La production de pétrole et de gaz est un flux constant entre la construction et la rénovation des biens, des actifs et des équipements. En raison des déficits budgétaires remarqués depuis la révolution, et en raison des dommages causés par les milices, nous avons beaucoup de travaux de rénovation à effectuer, en particulier sur les installations de stockage à Ras Lanouf et Sidra.
On a observé des mouvements de mécontentement dans le personnel de la NOC. Quelle est votre position là-dessus ?
La satisfaction du personnel, de la force de travail, est primordiale et elle est une condition sine qua none du succès de la NOC. Les conditions de travail sont déjà difficiles du fait des activités de certaines milices et de criminels. Nos ressources humaines sont très sollicitées, c’est un fait.

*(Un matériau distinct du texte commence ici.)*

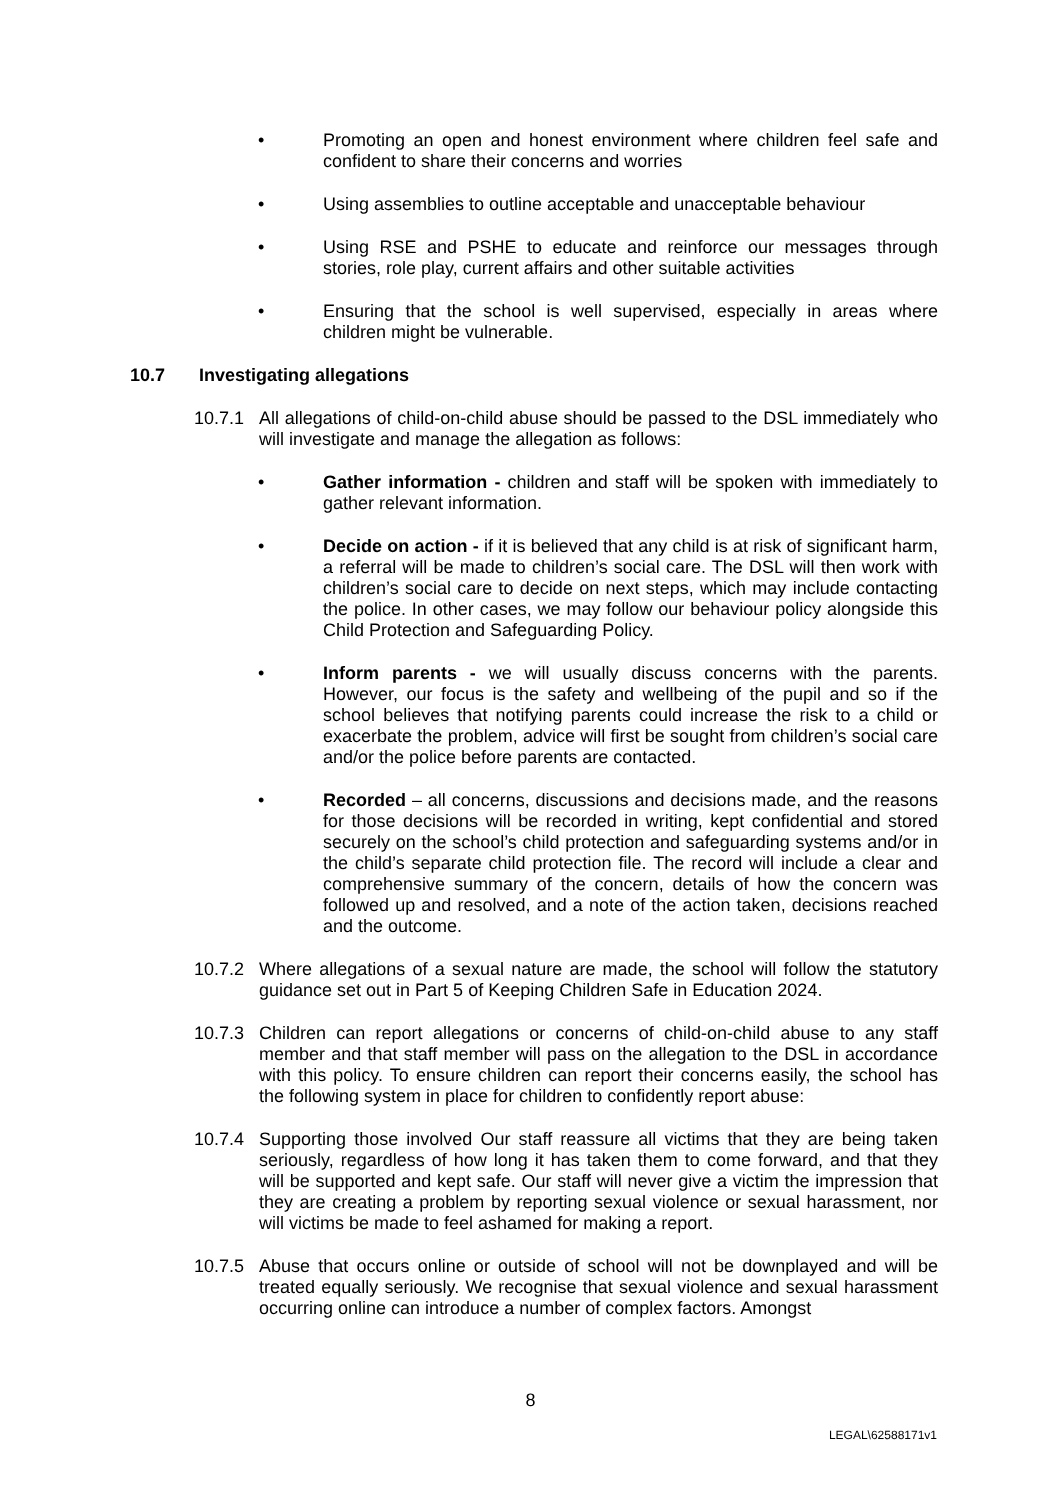• Promoting an open and honest environment where children feel safe and confident to share their concerns and worries
• Using assemblies to outline acceptable and unacceptable behaviour
• Using RSE and PSHE to educate and reinforce our messages through stories, role play, current affairs and other suitable activities
• Ensuring that the school is well supervised, especially in areas where children might be vulnerable.
10.7 Investigating allegations
10.7.1 All allegations of child-on-child abuse should be passed to the DSL immediately who will investigate and manage the allegation as follows:
• Gather information - children and staff will be spoken with immediately to gather relevant information.
• Decide on action - if it is believed that any child is at risk of significant harm, a referral will be made to children’s social care. The DSL will then work with children’s social care to decide on next steps, which may include contacting the police. In other cases, we may follow our behaviour policy alongside this Child Protection and Safeguarding Policy.
• Inform parents - we will usually discuss concerns with the parents. However, our focus is the safety and wellbeing of the pupil and so if the school believes that notifying parents could increase the risk to a child or exacerbate the problem, advice will first be sought from children’s social care and/or the police before parents are contacted.
• Recorded – all concerns, discussions and decisions made, and the reasons for those decisions will be recorded in writing, kept confidential and stored securely on the school’s child protection and safeguarding systems and/or in the child’s separate child protection file. The record will include a clear and comprehensive summary of the concern, details of how the concern was followed up and resolved, and a note of the action taken, decisions reached and the outcome.
10.7.2 Where allegations of a sexual nature are made, the school will follow the statutory guidance set out in Part 5 of Keeping Children Safe in Education 2024.
10.7.3 Children can report allegations or concerns of child-on-child abuse to any staff member and that staff member will pass on the allegation to the DSL in accordance with this policy. To ensure children can report their concerns easily, the school has the following system in place for children to confidently report abuse:
10.7.4 Supporting those involved Our staff reassure all victims that they are being taken seriously, regardless of how long it has taken them to come forward, and that they will be supported and kept safe. Our staff will never give a victim the impression that they are creating a problem by reporting sexual violence or sexual harassment, nor will victims be made to feel ashamed for making a report.
10.7.5 Abuse that occurs online or outside of school will not be downplayed and will be treated equally seriously. We recognise that sexual violence and sexual harassment occurring online can introduce a number of complex factors. Amongst
8
LEGAL\62588171v1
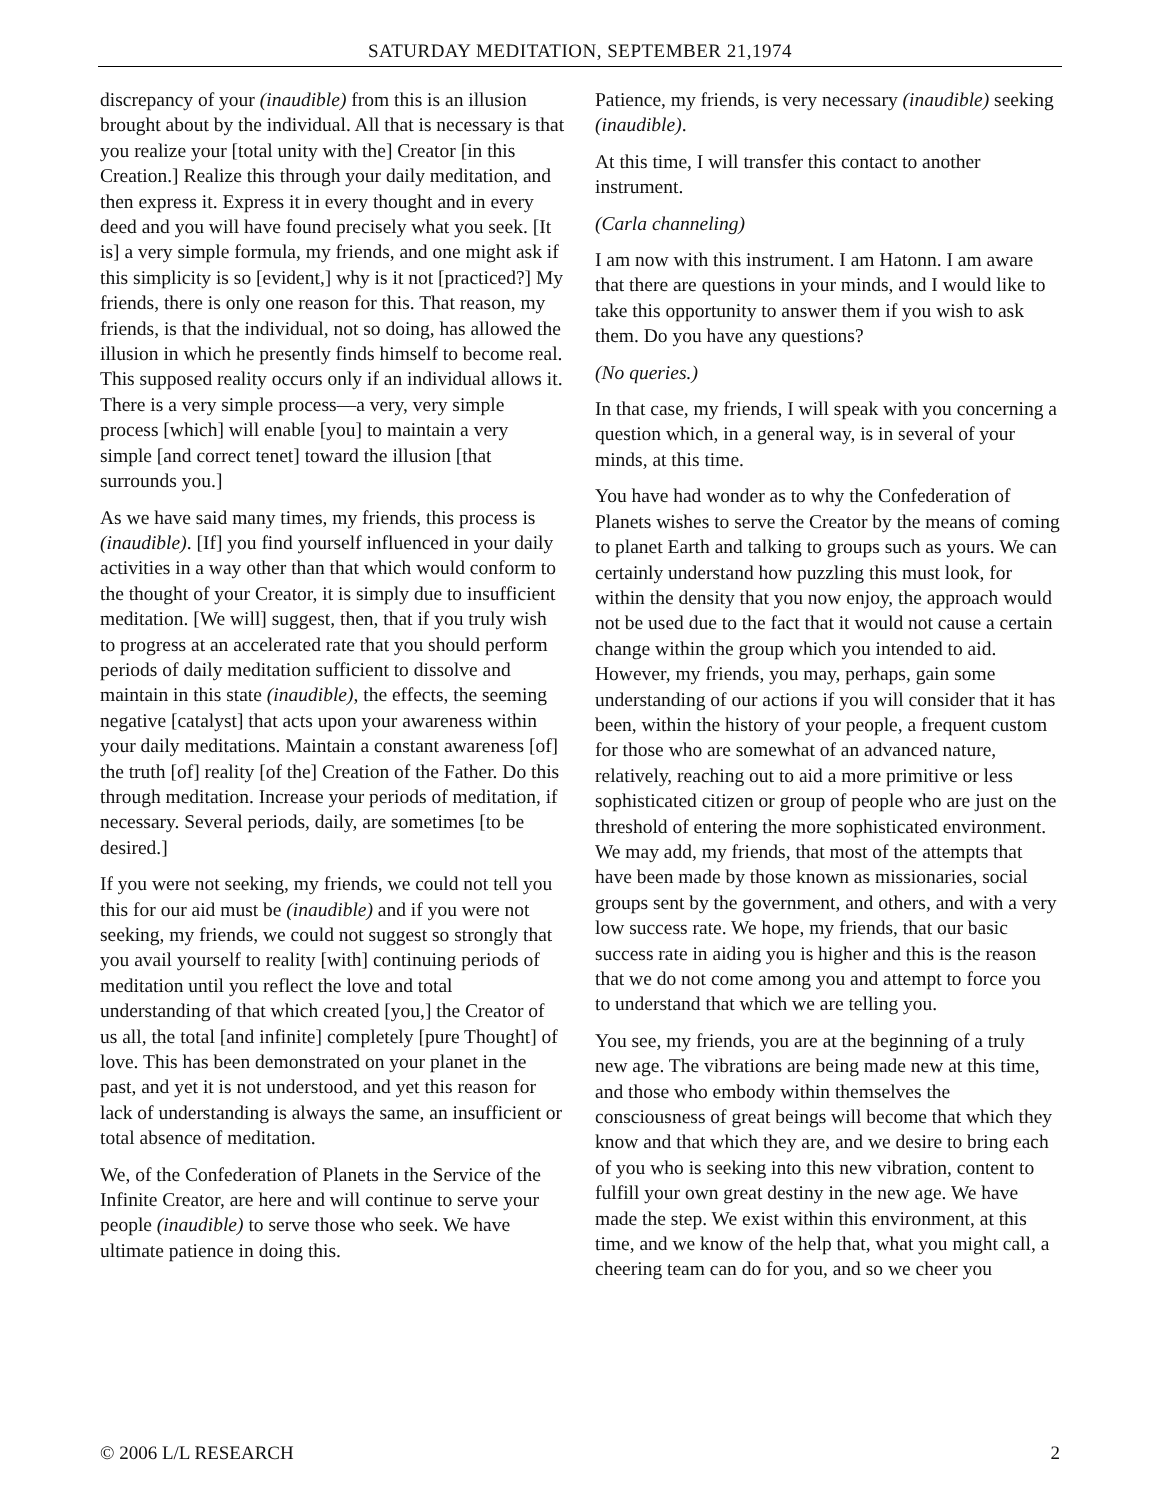SATURDAY MEDITATION, SEPTEMBER 21,1974
discrepancy of your (inaudible) from this is an illusion brought about by the individual. All that is necessary is that you realize your [total unity with the] Creator [in this Creation.] Realize this through your daily meditation, and then express it. Express it in every thought and in every deed and you will have found precisely what you seek. [It is] a very simple formula, my friends, and one might ask if this simplicity is so [evident,] why is it not [practiced?] My friends, there is only one reason for this. That reason, my friends, is that the individual, not so doing, has allowed the illusion in which he presently finds himself to become real. This supposed reality occurs only if an individual allows it. There is a very simple process—a very, very simple process [which] will enable [you] to maintain a very simple [and correct tenet] toward the illusion [that surrounds you.]
As we have said many times, my friends, this process is (inaudible). [If] you find yourself influenced in your daily activities in a way other than that which would conform to the thought of your Creator, it is simply due to insufficient meditation. [We will] suggest, then, that if you truly wish to progress at an accelerated rate that you should perform periods of daily meditation sufficient to dissolve and maintain in this state (inaudible), the effects, the seeming negative [catalyst] that acts upon your awareness within your daily meditations. Maintain a constant awareness [of] the truth [of] reality [of the] Creation of the Father. Do this through meditation. Increase your periods of meditation, if necessary. Several periods, daily, are sometimes [to be desired.]
If you were not seeking, my friends, we could not tell you this for our aid must be (inaudible) and if you were not seeking, my friends, we could not suggest so strongly that you avail yourself to reality [with] continuing periods of meditation until you reflect the love and total understanding of that which created [you,] the Creator of us all, the total [and infinite] completely [pure Thought] of love. This has been demonstrated on your planet in the past, and yet it is not understood, and yet this reason for lack of understanding is always the same, an insufficient or total absence of meditation.
We, of the Confederation of Planets in the Service of the Infinite Creator, are here and will continue to serve your people (inaudible) to serve those who seek. We have ultimate patience in doing this.
Patience, my friends, is very necessary (inaudible) seeking (inaudible).
At this time, I will transfer this contact to another instrument.
(Carla channeling)
I am now with this instrument. I am Hatonn. I am aware that there are questions in your minds, and I would like to take this opportunity to answer them if you wish to ask them. Do you have any questions?
(No queries.)
In that case, my friends, I will speak with you concerning a question which, in a general way, is in several of your minds, at this time.
You have had wonder as to why the Confederation of Planets wishes to serve the Creator by the means of coming to planet Earth and talking to groups such as yours. We can certainly understand how puzzling this must look, for within the density that you now enjoy, the approach would not be used due to the fact that it would not cause a certain change within the group which you intended to aid. However, my friends, you may, perhaps, gain some understanding of our actions if you will consider that it has been, within the history of your people, a frequent custom for those who are somewhat of an advanced nature, relatively, reaching out to aid a more primitive or less sophisticated citizen or group of people who are just on the threshold of entering the more sophisticated environment. We may add, my friends, that most of the attempts that have been made by those known as missionaries, social groups sent by the government, and others, and with a very low success rate. We hope, my friends, that our basic success rate in aiding you is higher and this is the reason that we do not come among you and attempt to force you to understand that which we are telling you.
You see, my friends, you are at the beginning of a truly new age. The vibrations are being made new at this time, and those who embody within themselves the consciousness of great beings will become that which they know and that which they are, and we desire to bring each of you who is seeking into this new vibration, content to fulfill your own great destiny in the new age. We have made the step. We exist within this environment, at this time, and we know of the help that, what you might call, a cheering team can do for you, and so we cheer you
© 2006 L/L RESEARCH 2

Mais nous devons nous méfier des voix qui prétendent parler à la place des travailleurs de la NOC alors qu’elles versent dans le chantage. La NOC est le premier employeur de Libye et nous sommes fiers de notre réputation d’excellence. Nous devons marier les besoins de l’institution à ceux de ses employés, ce sera la clef de notre succès. Un de nos buts est d’assurer une formation continue aux employés.
Un accord pour protéger le pétrole libyen
Lors d’une rencontre en Grande-Bretagne, les 10 et 11 octobre, les représentants des principales institutions libyennes (National Oil Corporation, Banque centrale…), des principales compagnies pétrolières et diplomates des Nations unies, du FMI, de la Russie, des États-Unis, de la Grande-Bretagne, de l’Espagne et de l’Italie se sont accordés sur les grands principes devant présider à la gestion du pétrole libyen.
Ils se sont engagés à travailler ensemble pour que « l’exploitation des ressources pétrolières et gazières libyennes soit faite au bénéfice du peuple libyen », laquelle sera assurée exclusivement par la NOC et ses filiales. Tandis que tous les revenus de la NOC seront « envoyés à la Banque centrale libyenne selon un processus transparent », tandis que l’entreprise nationale et ses filiales seront financées par le gouvernement, qui veillera à assurer une gestion opportune du niveau de production et d’exportation.
Quant aux tentatives de porter atteinte à la production ou au transport des produits pétroliers, « elles seront poursuivies selon toutes les mesures prévues par le droit loi libyen et international ». Il ne sera fait « aucune concession et aucun paiement » en faveur des fauteurs de troubles, précise encore le texte.